Copy each line below in which the string "Политика" appears.

-- Data for analysis follows --

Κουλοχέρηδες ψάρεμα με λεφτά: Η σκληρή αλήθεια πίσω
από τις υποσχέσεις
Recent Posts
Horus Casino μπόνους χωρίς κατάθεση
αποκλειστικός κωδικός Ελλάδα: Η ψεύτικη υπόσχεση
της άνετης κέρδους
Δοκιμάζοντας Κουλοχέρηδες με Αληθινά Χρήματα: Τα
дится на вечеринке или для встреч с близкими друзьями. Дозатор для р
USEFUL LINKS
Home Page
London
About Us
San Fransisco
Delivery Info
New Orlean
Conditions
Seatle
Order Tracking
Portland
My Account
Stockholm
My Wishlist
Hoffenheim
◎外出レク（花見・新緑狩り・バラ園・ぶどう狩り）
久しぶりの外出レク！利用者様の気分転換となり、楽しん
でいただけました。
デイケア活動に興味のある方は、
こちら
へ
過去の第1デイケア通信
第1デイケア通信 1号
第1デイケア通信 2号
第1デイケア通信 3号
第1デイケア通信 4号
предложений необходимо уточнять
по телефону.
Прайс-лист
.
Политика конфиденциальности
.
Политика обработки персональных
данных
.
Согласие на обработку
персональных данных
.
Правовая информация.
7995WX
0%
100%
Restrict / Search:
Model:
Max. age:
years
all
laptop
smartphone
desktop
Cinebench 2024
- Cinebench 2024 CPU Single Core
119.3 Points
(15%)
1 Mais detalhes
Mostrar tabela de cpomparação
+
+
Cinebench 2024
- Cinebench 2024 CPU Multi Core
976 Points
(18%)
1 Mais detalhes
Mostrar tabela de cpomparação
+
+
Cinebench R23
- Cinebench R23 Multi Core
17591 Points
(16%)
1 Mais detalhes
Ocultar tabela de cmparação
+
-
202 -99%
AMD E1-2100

-- Data for analysis concluded --

• Exercise solution
Политика конфиденциальности
Политика обработки персональных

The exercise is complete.